Quello di In Between Dying è un organismo mortifero tenuto assieme dalla concordanza di scene che sono come cellule circoscritte dalla fissità di una macchina da presa utilizzata da Baydarov a mo’ di microscopio metaforico, dove è la riscrittura degli spazi e dei significanti la locuzione prima alla base del vagabondaggio di un Davud che ha dimenticato qualcosa e che forse non riesce più a ritrovare nelle increspature della perdizione del ricordo e del sentimento.

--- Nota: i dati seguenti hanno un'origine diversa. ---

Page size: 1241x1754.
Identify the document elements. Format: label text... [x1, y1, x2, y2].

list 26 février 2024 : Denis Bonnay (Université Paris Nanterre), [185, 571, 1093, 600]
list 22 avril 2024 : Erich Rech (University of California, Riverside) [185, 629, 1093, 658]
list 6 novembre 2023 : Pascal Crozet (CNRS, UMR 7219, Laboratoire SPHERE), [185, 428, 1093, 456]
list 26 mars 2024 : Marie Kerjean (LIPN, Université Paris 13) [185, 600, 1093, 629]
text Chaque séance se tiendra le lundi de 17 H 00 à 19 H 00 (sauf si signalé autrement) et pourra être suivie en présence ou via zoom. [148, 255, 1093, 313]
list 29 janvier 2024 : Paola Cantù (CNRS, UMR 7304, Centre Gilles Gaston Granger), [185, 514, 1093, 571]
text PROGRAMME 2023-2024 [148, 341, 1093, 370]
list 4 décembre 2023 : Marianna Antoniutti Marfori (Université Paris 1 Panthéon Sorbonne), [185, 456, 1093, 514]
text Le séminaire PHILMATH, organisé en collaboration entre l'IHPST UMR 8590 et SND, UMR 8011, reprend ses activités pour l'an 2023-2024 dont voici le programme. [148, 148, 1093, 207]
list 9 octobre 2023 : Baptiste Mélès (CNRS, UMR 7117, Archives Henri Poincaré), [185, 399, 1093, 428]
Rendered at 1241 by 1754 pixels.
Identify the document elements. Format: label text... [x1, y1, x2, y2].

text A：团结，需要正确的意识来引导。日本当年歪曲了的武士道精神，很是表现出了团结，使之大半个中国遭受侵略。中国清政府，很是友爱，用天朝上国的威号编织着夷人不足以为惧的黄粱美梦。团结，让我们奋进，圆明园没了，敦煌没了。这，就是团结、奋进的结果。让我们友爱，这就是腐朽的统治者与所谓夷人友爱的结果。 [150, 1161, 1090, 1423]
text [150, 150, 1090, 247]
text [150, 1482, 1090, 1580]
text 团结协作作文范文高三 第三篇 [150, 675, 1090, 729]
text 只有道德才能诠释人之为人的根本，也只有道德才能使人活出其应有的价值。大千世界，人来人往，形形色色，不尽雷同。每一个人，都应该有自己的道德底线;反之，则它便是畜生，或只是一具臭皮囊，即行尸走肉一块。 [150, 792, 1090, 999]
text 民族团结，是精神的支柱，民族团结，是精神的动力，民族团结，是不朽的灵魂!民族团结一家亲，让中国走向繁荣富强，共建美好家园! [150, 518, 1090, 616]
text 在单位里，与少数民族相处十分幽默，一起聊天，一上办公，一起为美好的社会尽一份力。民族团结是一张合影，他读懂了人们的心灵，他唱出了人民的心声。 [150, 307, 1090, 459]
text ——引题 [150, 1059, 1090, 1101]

«Ha seminato ancora morte al suo passaggio» sottolineeranno i tre quasi-angeli alle calcagna del ragazzo in fuga che porta un velo nero di disgrazia in ogni luogo che visita e nel quale si ferma, in una posizione di evidenziatori filmici (ma di un inaspettato potenziale ironico) di un testo che non ha bisogno di essere rimarcato nella maniera insistente che il regista decide di mettere in atto, depotenziando di fatto il portato di una costruzione che in più di un frangente vede sporcare la sua natura da affresco allegorico in favore di un ingombrante didascalismo.
La regia di Hilal Baydarov dal documentario al cinema di finzione
Baydarov mette in mostra un potenziale registico davvero interessante in quello che è il suo secondo affacciarsi alla fiction cinematografica, trasferendo l’occhio messo sin qui anche a servizio del genere documentaristico sullo sfondo di un film che si avvale dell’utilizzo di focali corte e lunghe per dipingere i contorni di quinte teatrali che alternano una inconcludente erraticità alla dimensione di una stasi concepita come tempo del ricordo in sostituzione di uno spazio fisico inesistente.
Il limite affilato del rasoio sul quale viaggia In Between Dying è però quello di un latente autocompiacimento stilistico che si regge in virtù di un equilibrio precario costantemente tenuto sotto monitoraggio dal regista, che si assicura di tastare il polso della situazione tramite le diffuse ingenuità di uno script (alla quale stesura partecipa anche Rəşad Səfər) pronto ad osare a mezzo servizio e anche per questo non pienamente nella posizione di lasciare un segno in quella che, comunque, potrebbe essere la carriera di un Baydarov che potrebbe valere la pena di seguire negli anni a venire.